● **Task**: Beneath this line is the data. Output exactly the lines from the line with "extraordinaire est d'aimer ce que tu" to the line with "Citations liés", both ends included, and nothing more.

● **Records for this exercise**:
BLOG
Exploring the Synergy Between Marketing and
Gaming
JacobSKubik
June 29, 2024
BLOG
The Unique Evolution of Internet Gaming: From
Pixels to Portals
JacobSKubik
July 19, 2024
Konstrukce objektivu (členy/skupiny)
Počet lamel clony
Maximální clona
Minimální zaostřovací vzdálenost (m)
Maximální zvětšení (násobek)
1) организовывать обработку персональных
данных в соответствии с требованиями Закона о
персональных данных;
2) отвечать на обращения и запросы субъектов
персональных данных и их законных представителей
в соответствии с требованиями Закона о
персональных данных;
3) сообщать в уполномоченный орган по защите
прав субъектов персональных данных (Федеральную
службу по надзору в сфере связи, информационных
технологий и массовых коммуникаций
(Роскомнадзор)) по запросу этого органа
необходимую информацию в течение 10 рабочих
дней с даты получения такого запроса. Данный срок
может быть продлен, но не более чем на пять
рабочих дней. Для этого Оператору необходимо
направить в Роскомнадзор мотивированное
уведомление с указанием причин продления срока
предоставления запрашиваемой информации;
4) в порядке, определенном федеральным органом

---

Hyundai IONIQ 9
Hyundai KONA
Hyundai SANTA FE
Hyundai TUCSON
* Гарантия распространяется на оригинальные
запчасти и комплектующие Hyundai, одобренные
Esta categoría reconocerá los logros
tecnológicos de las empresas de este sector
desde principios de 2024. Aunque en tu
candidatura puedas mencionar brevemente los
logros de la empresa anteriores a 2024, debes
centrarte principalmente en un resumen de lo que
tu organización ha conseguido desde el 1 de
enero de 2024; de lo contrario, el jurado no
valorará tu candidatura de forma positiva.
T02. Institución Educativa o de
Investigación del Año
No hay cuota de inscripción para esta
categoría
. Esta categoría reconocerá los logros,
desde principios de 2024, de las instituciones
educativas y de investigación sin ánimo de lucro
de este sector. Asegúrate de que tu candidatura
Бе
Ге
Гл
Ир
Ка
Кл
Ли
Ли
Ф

...

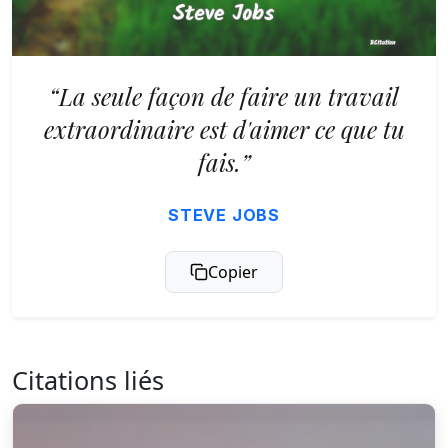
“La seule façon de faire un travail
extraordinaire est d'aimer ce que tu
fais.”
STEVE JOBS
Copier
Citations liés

● **Task solution**:
extraordinaire est d'aimer ce que tu
fais.”
STEVE JOBS
Copier
Citations liés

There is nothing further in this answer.